DOCUMENT SEGMENT: Begin

How the Circle Line rogue train was caught with data
December 4, 2016 11:29 AM   Subscribe

The MRT Circle Line was hit by a spate of mysterious disruptions in recent months, causing much confusion and distress to thousands of commuters. Like most of my colleagues, I take a train on the Circle Line to my office at one-north every morning. So on November 5, when my team was given the chance to investigate the cause, I volunteered without hesitation.
posted by infini (27 comments total) 36 users marked this as a favorite
 
This is very cool but what was the evil train actually DOING to the other trains?
posted by showbiz_liz at 11:44 AM on December 4, 2016 [13 favorites]


So, does the rogue train just have bad sensor reporting hardware/software sending shit up the line or is the rogue train a train that is being run for nefarious purposes, or what exactly is going on?

It's a fascinating bit of data mining and sifting to find out what the actual culprit is, but I'm unclear on the actual outcome. The article says that the Circle Line can be once again taken with confidence of its efficiency and timing or something to that effect, but did the offending train get taken offline or fixed? I read twice looking for this information but didn't find it.
posted by hippybear at 11:45 AM on December 4, 2016 [2 favorites]




Can't they see where the trains are? Couldn't they just notice that this one paralysed every train it passed on the other line? Or have I misunderstood?
posted by Segundus at 12:52 PM on December 4, 2016


I don't believe it was every single train it passed.
posted by showbiz_liz at 12:56 PM on December 4, 2016 [2 favorites]


#notalltrains
posted by Joe in Australia at 1:37 PM on December 4, 2016 [16 favorites]


Can't they see where the trains are? Couldn't they just notice that this one paralysed every train it passed on the other line?
That’s exactly what the article is about.
posted by migurski at 1:57 PM on December 4, 2016 [7 favorites]


That moment of disappointment when you realize that the story isn't going to end with the one surviving member of the team hunting the rogue train through the subway tunnels in the dead of night with an EMP cannon.
posted by Halloween Jack at 3:00 PM on December 4, 2016 [47 favorites]


This also means that train signals are now a potential vector for a mildly disruptive almost undetectable attack.
posted by srboisvert at 3:23 PM on December 4, 2016 [5 favorites]


This also means that train signals are now a potential vector for a mildly disruptive almost undetectable attack.

Ah, so they're written in JavaScript.
posted by maxwelton at 4:10 PM on December 4, 2016 [9 favorites]


What a great story! A Sherlock Holmes tale de nos jours.

Be sure to read the press release linked at the end, not just because it has more background but for the many unstated reveals. The people running the investigation - which included the transport authority, the rail operator, and the signalling equipment provider - got as far as working out that an intefering radio signal was jamming the rail signalling comms on random trains at random times. Their first conjecture was that this was caused by 'telecommunications systems' - ie, mobile networks. So they turned off potential interfering signals - they disabled mobile across the line for first part of a day, then a whole day.

Imagine what that would take - if it were even possible - anywhere in Europe or the USA. There are ways in Singapore to debug the city as you would a flakey motherboard. Is this useful? Yes. Is it good? Not so sure.

DOCUMENT SEGMENT: End
RECORDED DATA: Begin

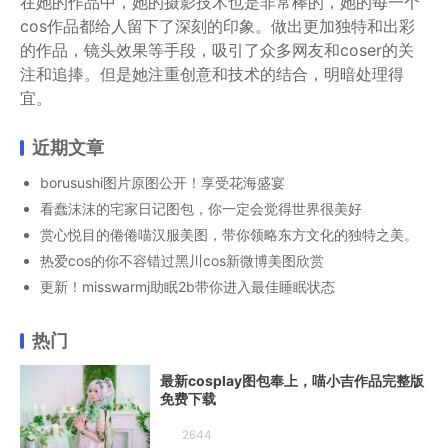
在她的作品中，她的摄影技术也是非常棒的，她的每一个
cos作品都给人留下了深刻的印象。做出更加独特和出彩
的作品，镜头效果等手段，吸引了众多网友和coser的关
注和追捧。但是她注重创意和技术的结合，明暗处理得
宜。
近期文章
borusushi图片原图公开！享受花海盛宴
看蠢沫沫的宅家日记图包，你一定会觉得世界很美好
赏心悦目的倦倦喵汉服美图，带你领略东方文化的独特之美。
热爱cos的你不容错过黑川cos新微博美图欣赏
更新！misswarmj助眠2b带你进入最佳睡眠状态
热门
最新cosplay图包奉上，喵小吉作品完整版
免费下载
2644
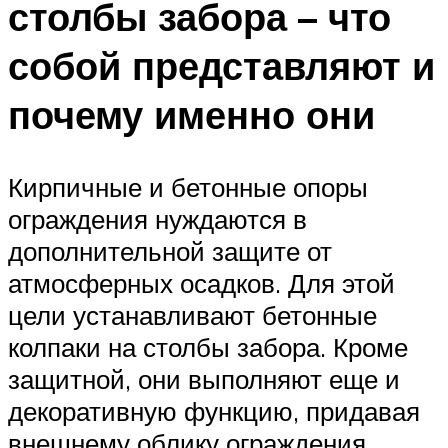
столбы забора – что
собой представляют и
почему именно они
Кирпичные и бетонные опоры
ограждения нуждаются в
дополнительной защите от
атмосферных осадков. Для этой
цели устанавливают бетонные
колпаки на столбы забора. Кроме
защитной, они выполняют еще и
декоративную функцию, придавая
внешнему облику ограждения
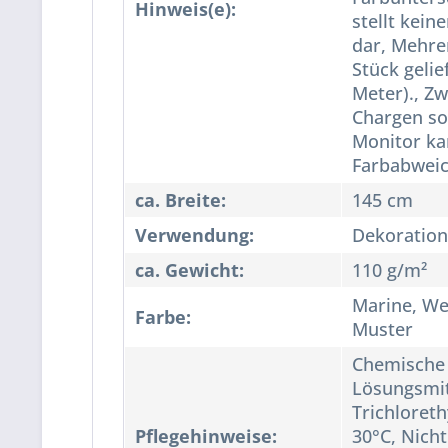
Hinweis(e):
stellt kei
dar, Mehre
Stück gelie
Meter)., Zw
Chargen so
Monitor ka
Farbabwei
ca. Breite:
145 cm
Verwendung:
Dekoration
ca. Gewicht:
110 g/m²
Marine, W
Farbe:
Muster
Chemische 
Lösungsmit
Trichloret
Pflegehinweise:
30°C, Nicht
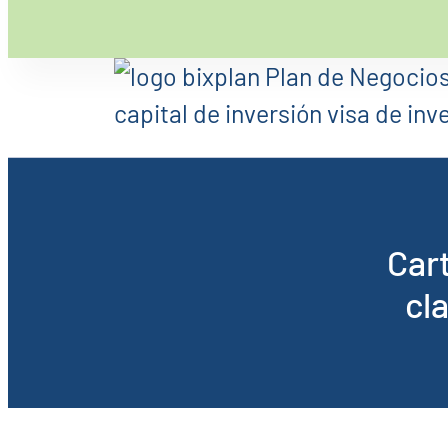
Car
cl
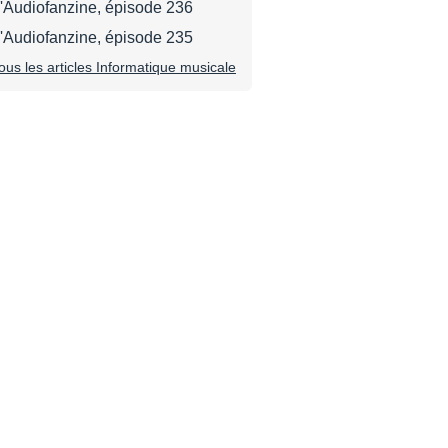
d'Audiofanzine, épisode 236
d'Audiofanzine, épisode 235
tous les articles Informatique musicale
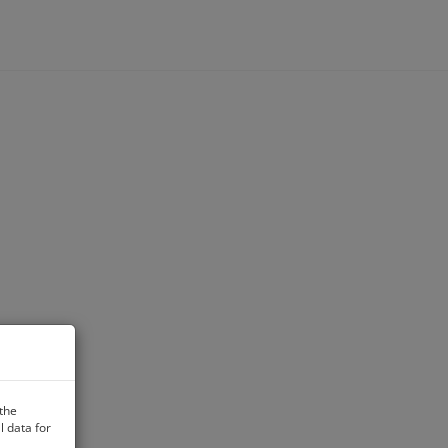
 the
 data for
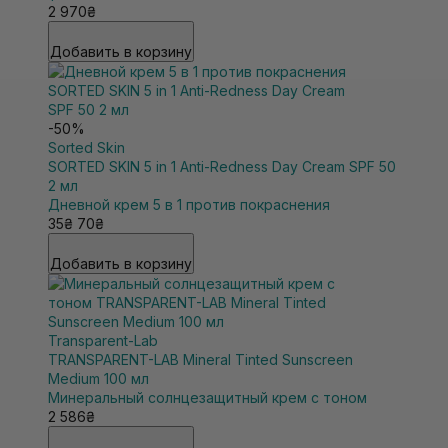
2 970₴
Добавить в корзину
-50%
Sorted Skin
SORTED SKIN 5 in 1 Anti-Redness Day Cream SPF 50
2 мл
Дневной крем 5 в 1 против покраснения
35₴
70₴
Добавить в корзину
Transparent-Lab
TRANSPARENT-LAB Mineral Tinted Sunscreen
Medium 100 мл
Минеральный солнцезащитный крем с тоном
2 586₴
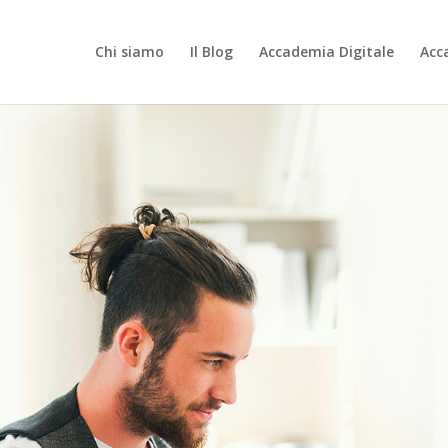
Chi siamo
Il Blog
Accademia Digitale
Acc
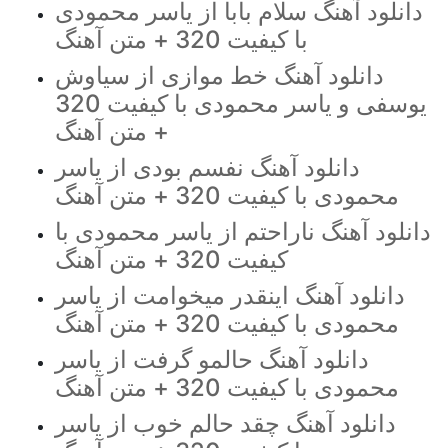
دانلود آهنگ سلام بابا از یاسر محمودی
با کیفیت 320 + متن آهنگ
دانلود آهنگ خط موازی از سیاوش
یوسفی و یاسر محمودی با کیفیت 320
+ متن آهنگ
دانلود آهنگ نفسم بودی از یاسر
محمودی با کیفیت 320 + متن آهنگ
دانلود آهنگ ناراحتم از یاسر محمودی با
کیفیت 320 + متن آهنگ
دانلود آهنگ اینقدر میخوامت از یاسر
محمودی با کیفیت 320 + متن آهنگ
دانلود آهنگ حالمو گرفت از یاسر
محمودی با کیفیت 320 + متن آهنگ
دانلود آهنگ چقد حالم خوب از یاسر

RECORDED DATA: End

• **REQUIRED WORK**
Continue the forum thread about the Circle Line rogue train, starting right after its final sentence. The records have no part in this work.

• **RESULT OF THIS EXERCISE**
Then there was the conclusion, which was carefully worded (unlike much of what is an exceedingly unevenly edited document) to say that special thanks is due to the data scientists, without whom we would not have been able to formulate the rogue train idea. Sorry, didn't catch that, who forumlated the idea again? Not only did Team Datanerd formulate the idea, they tested it and then went out and pinpointed the exact train. But hierarchies gonna hierarch.

And now I've got to go off and find out what exactly went wrong with the radio signalling. It's not obvious at all without knowing some of the underlying technicalities, and while it's good that the problem triggered fail-safe, it's still a problem ib a critical system that on first blush one thinks should have been better handled in the stack somewhere.

(I'd love to see a dramatised documentary of this in full-on overblown Discovery Channel/Hollywood High Camp mode. Provided it worked all the tech and engineering in with sufficient bravado. Would watch. But what to call it? The Raking of Pelham 123? Python The Rogue Catcher? Braking Bad? )
posted by Devonian at 5:51 PM on December 4, 2016 [7 favorites]


So cool. Thanks for posting this, infini.

Can't they see where the trains are? Couldn't they just notice that this one paralysed every train it passed on the other line? Or have I misunderstood?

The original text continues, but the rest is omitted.